Start of RECORDS PROVIDED
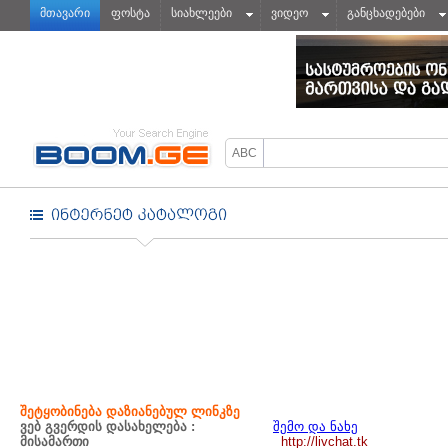
მთავარი
ფოსტა
სიახლეები
ვიდეო
განცხადებები
შეტყობინება დაზიანებულ ლინკზე
ვებ გვერდის დასახელება :
შემო და ნახე
მისამართი
http://livchat.tk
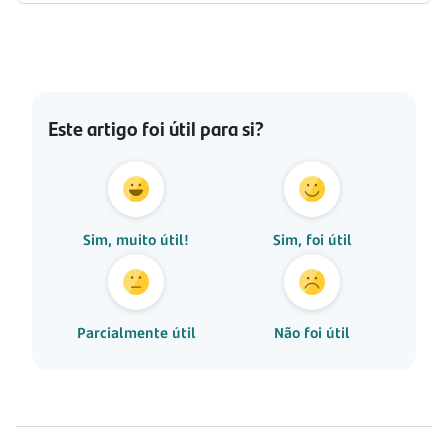
Este artigo foi útil para si?
Sim, muito útil!
Sim, foi útil
Parcialmente útil
Não foi útil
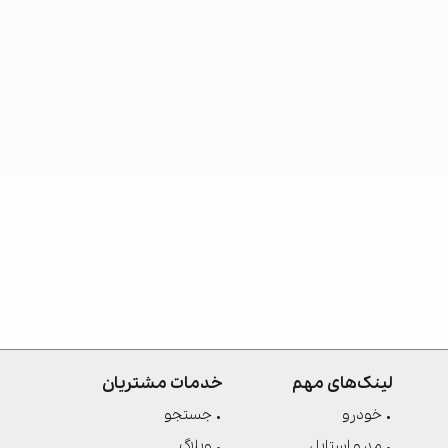
لینک‌های مهم
خدمات مشتریان
خودرو
جستجو
مد و استایل
وبلاگ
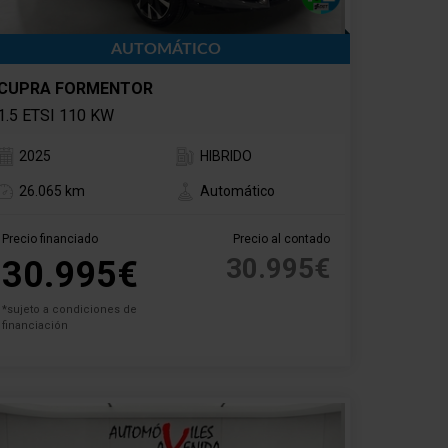
AUTOMÁTICO
CUPRA FORMENTOR
1.5 ETSI 110 KW
2025
HIBRIDO
26.065 km
Automático
Precio financiado
Precio al contado
30.995€
30.995€
*sujeto a condiciones de
financiación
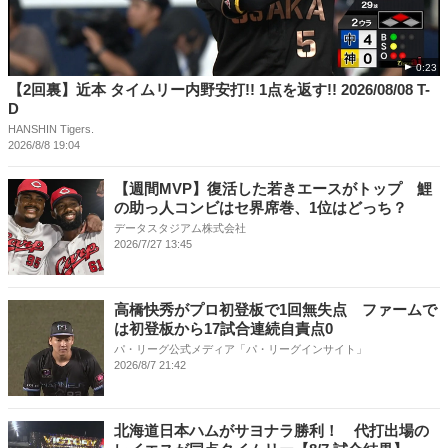
0:23
【2回裏】近本 タイムリー内野安打!! 1点を返す!! 2026/08/08 T-
D
HANSHIN Tigers.
2026/8/8 19:04
【週間MVP】復活した若きエースがトップ 鯉
の助っ人コンビはセ界席巻、1位はどっち？
データスタジアム株式会社
2026/7/27 13:45
高橋快秀がプロ初登板で1回無失点 ファームで
は初登板から17試合連続自責点0
パ・リーグ公式メディア「パ・リーグインサイト」
2026/8/7 21:42
北海道日本ハムがサヨナラ勝利！ 代打出場の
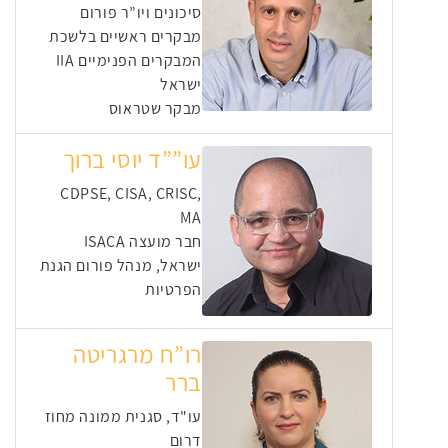
סיכונים ויו”ר פורום
מבקרים ראשיים בלשכת
המבקרים הפנימיים IIA
ישראל
מבקר שטראוס
עו””ד יוסי ברוך
CDPSE, CISA, CRISC,
MA
חבר מועצה ISACA
ישראל, מנהל פורום הגנת
הפרטיות
רו”ח מרגריטה
ברר
עו"ד, סגנית ממונה מחוז
דרום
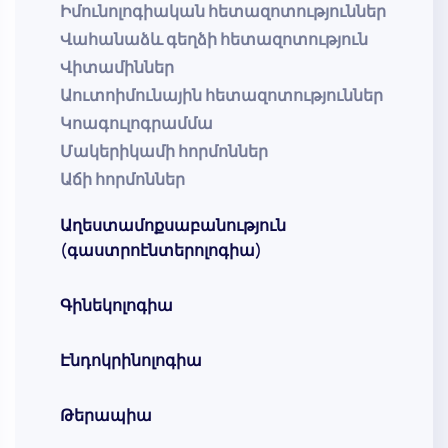
Իմունոլոգիական հետազոտություններ
Վահանաձև գեղձի հետազոտություն
Վիտամիններ
Աուտոիմունային հետազոտություններ
Կոագուլոգրամմա
Մակերիկամի հորմոններ
Աճի հորմոններ
Աղեստամոքսաբանություն
(գաստրոէնտերոլոգիա)
Գինեկոլոգիա
Էնդոկրինոլոգիա
Թերապիա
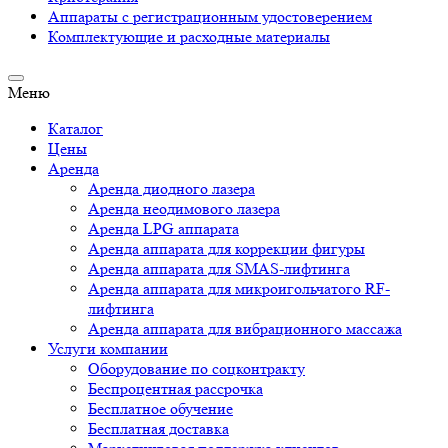
Аппараты c регистрационным удостоверением
Комплектующие и расходные материалы
Меню
Каталог
Цены
Аренда
Аренда диодного лазера
Аренда неодимового лазера
Аренда LPG аппарата
Аренда аппарата для коррекции фигуры
Аренда аппарата для SMAS-лифтинга
Аренда аппарата для микроигольчатого RF-
лифтинга
Аренда аппарата для вибрационного массажа
Услуги компании
Оборудование по соцконтракту
Беспроцентная рассрочка
Бесплатное обучение
Бесплатная доставка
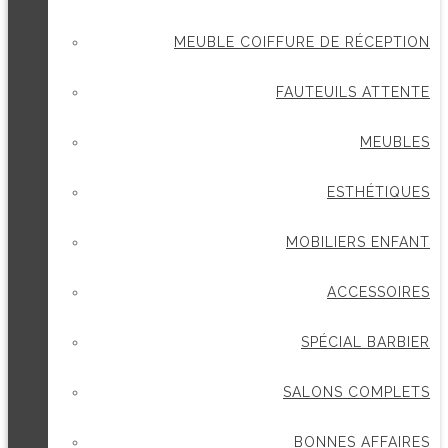
MEUBLE COIFFURE DE RÉCEPTION
FAUTEUILS ATTENTE
MEUBLES
ESTHÉTIQUES
MOBILIERS ENFANT
ACCESSOIRES
SPÉCIAL BARBIER
SALONS COMPLETS
BONNES AFFAIRES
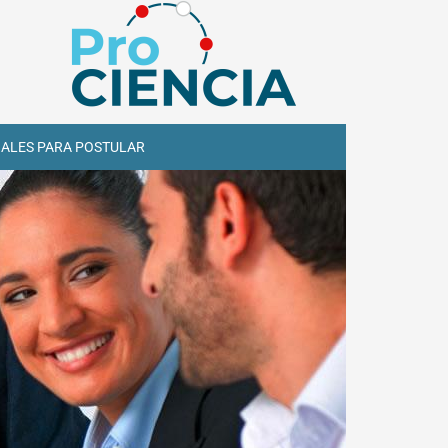
IALES PARA POSTULAR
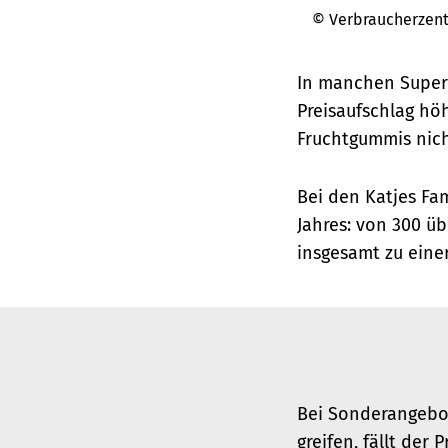
© Verbraucherzen
In manchen Superm
Preisaufschlag höh
Fruchtgummis nich
Bei den Katjes Fa
Jahres: von 300 üb
insgesamt zu eine
Bei Sonderangebo
greifen, fällt der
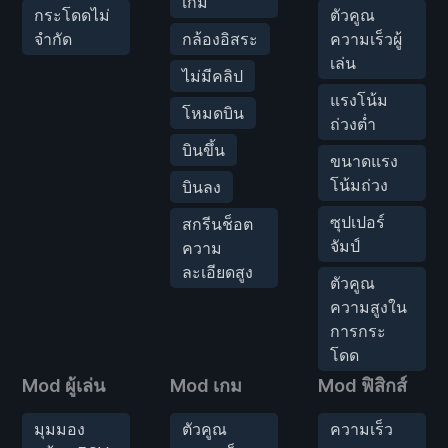
เกม
กระโดดไม่
ตัวคูณ
จำกัด
กล้องอิสระ
ความเร็วผู้
เล่น
ไม่มีคลิป
แรงโน้ม
โหมดบิน
ถ่วงต่ำ
บินขึ้น
ขนาดแรง
โน้มถ่วง
บินลง
ซุปเปอร์
สกรีนช็อต
จัมป์
ความ
ละเอียดสูง
ตัวคูณ
ความสูงใน
การกระ
โดด
Mod ผู้เล่น
Mod เกม
Mod ฟิสิกส์
มุมมอง
ตัวคูณ
ความเร็ว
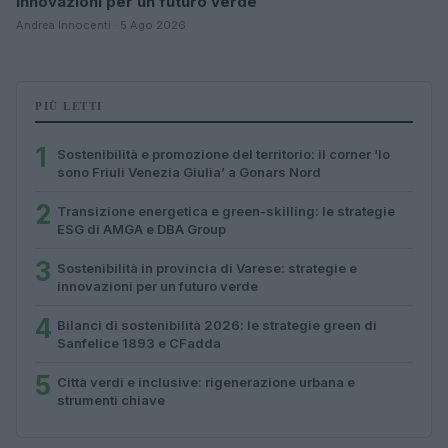
innovazioni per un futuro verde
Andrea Innocenti · 5 Ago 2026
PIÙ LETTI
1
Sostenibilità e promozione del territorio: il corner ‘Io
sono Friuli Venezia Giulia’ a Gonars Nord
2
Transizione energetica e green-skilling: le strategie
ESG di AMGA e DBA Group
3
Sostenibilità in provincia di Varese: strategie e
innovazioni per un futuro verde
4
Bilanci di sostenibilità 2026: le strategie green di
Sanfelice 1893 e CFadda
5
Città verdi e inclusive: rigenerazione urbana e
strumenti chiave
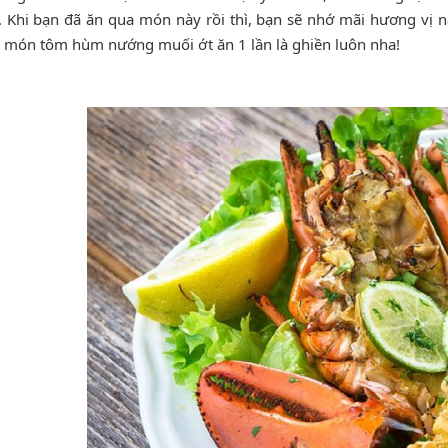
t. Khi bạn đã ăn qua món này rồi thì, bạn sẽ nhớ mãi hương vị n
 món tôm hùm nướng muối ớt ăn 1 lần là ghiền luôn nha!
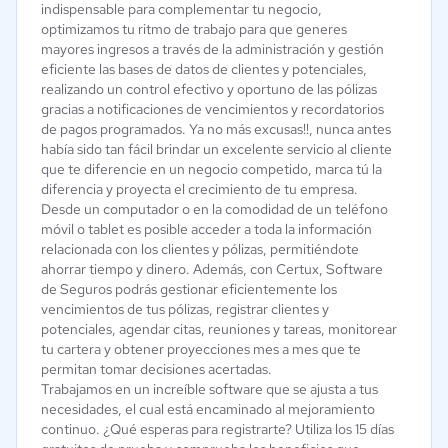
indispensable para complementar tu negocio,
optimizamos tu ritmo de trabajo para que generes
mayores ingresos a través de la administración y gestión
eficiente las bases de datos de clientes y potenciales,
realizando un control efectivo y oportuno de las pólizas
gracias a notificaciones de vencimientos y recordatorios
de pagos programados. Ya no más excusas!!, nunca antes
había sido tan fácil brindar un excelente servicio al cliente
que te diferencie en un negocio competido, marca tú la
diferencia y proyecta el crecimiento de tu empresa.
Desde un computador o en la comodidad de un teléfono
móvil o tablet es posible acceder a toda la información
relacionada con los clientes y pólizas, permitiéndote
ahorrar tiempo y dinero. Además, con Certux, Software
de Seguros podrás gestionar eficientemente los
vencimientos de tus pólizas, registrar clientes y
potenciales, agendar citas, reuniones y tareas, monitorear
tu cartera y obtener proyecciones mes a mes que te
permitan tomar decisiones acertadas.
Trabajamos en un increíble software que se ajusta a tus
necesidades, el cual está encaminado al mejoramiento
continuo. ¿Qué esperas para registrarte? Utiliza los 15 días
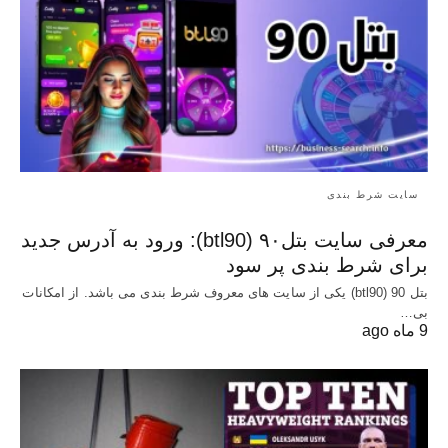
سایت شرط بندی
معرفی سایت بتل۹۰ (btl90): ورود به آدرس جدید
برای شرط بندی پر سود
بتل 90 (btl90) یکی از سایت های معروف شرط بندی می باشد. از امکانات
بی…
9 ماه ago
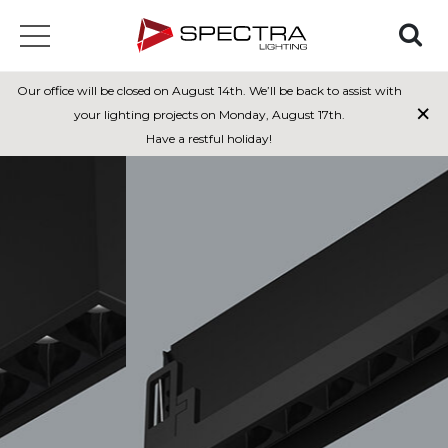
Our office will be closed on August 14th. We’ll be back to assist with
×
your lighting projects on Monday, August 17th.
Have a restful holiday!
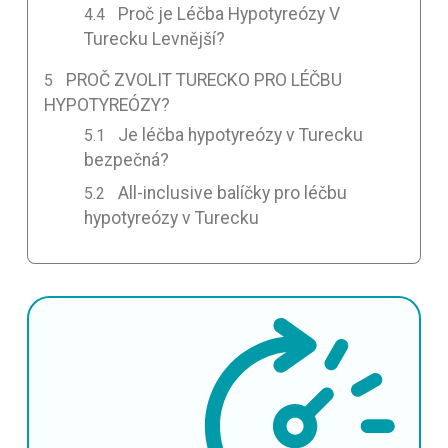
Proč je Léčba Hypotyreózy V
Turecku Levnější?
PROČ ZVOLIT TURECKO PRO LÉČBU
HYPOTYREÓZY?
Je léčba hypotyreózy v Turecku
bezpečná?
All-inclusive balíčky pro léčbu
hypotyreózy v Turecku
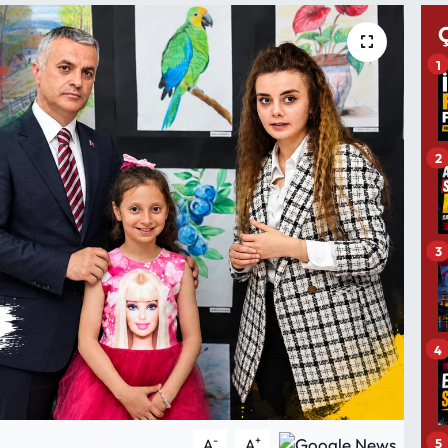
1
2
3
4
-
+
5
A
A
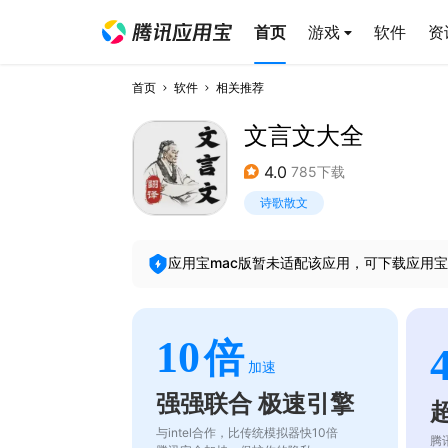
首页
游戏
软件
资
首页
软件
相关推荐
文言文大全
4.0
785下载
诗歌散文
应用宝mac版暂未适配该应用，可下载应用宝
10
倍
加速
强强联合 极速引擎
与intel合作，比传统模拟器快10倍
腾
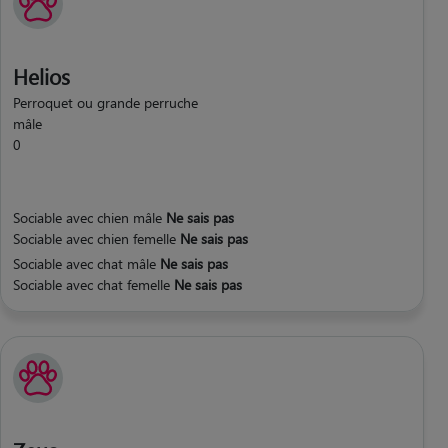
Helios
Perroquet ou grande perruche
mâle
0
Sociable avec chien mâle
Ne sais pas
Sociable avec chien femelle
Ne sais pas
Sociable avec chat mâle
Ne sais pas
Sociable avec chat femelle
Ne sais pas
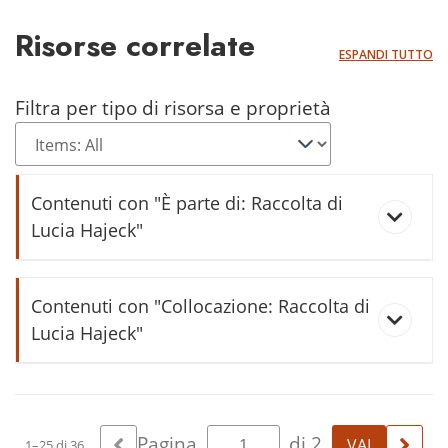
Risorse correlate
ESPANDI TUTTO
Filtra per tipo di risorsa e proprietà
Contenuti con "È parte di: Raccolta di
Lucia Hajeck"
Al "Canevin"
Contenuti con "Collocazione: Raccolta di
Lucia Hajeck"
Bambini a Lon
Antico cimitero
Pagina
di 2
1–25 di 36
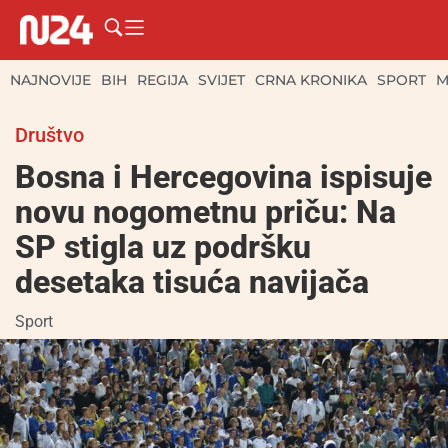
NAJNOVIJE
BIH
REGIJA
SVIJET
CRNA KRONIKA
SPORT
M
Društvo
Bosna i Hercegovina ispisuje
novu nogometnu priču: Na
SP stigla uz podršku
desetaka tisuća navijača
Sport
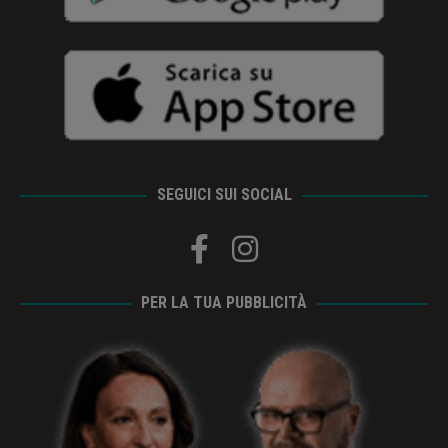
SEGUICI SUI SOCIAL
PER LA TUA PUBBLICITÀ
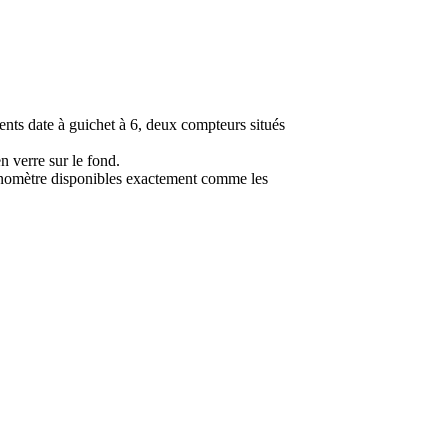
cents date à guichet à 6, deux compteurs situés
n verre sur le fond.
onomètre disponibles exactement comme les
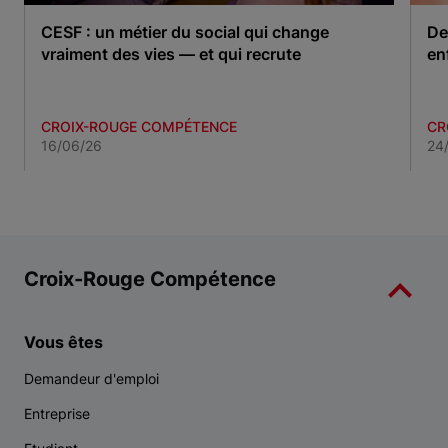
CESF : un métier du social qui change
De
vraiment des vies — et qui recrute
en
CROIX-ROUGE COMPÉTENCE
CR
16/06/26
24
Item 1 of 3
Croix-Rouge Compétence
Vous êtes
Demandeur d'emploi
Entreprise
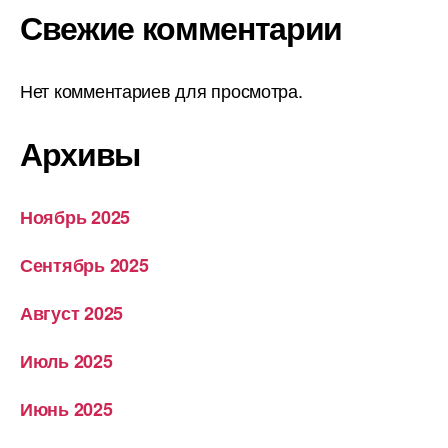
Свежие комментарии
Нет комментариев для просмотра.
Архивы
Ноябрь 2025
Сентябрь 2025
Август 2025
Июль 2025
Июнь 2025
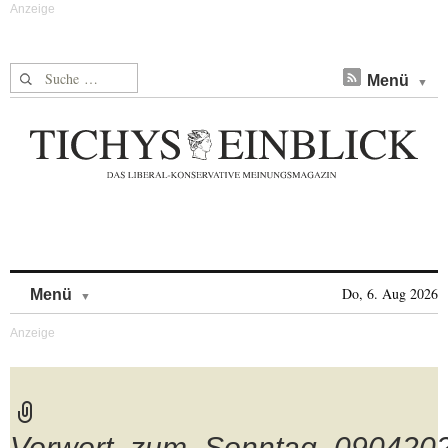
Suche nach:
Menü
Skip to content
Do, 6. Aug 2026
Menü
Vorwort_zum_Sonntag_090420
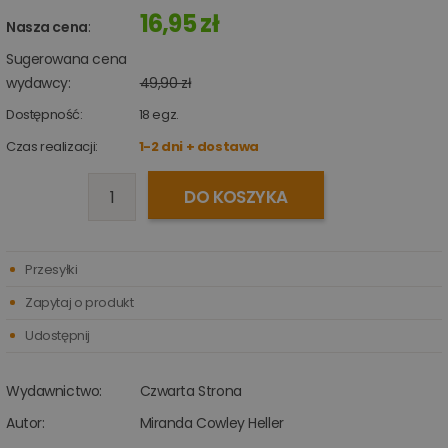
16,95 zł
Nasza cena
:
Sugerowana cena
wydawcy:
49,90 zł
Dostępność:
18
egz.
Czas realizacji:
1-2 dni + dostawa
DO KOSZYKA
Przesyłki
Zapytaj o produkt
Udostępnij
Wydawnictwo:
Czwarta Strona
Autor:
Miranda Cowley Heller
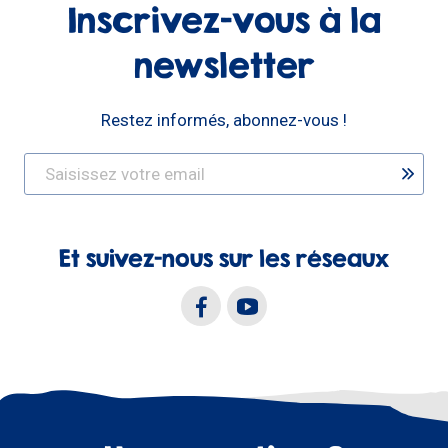
Inscrivez-vous à la
newsletter
Restez informés, abonnez-vous !
Et suivez-nous sur les réseaux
End of RECORDS PROVIDED
• **WHAT TO DO**: Taking the records above as input, show every line in which the word "հետազոտություններ" is present.

• **WRITTEN SOLUTION**:
Իմունոլոգիական հետազոտություններ
Աուտոիմունային հետազոտություններ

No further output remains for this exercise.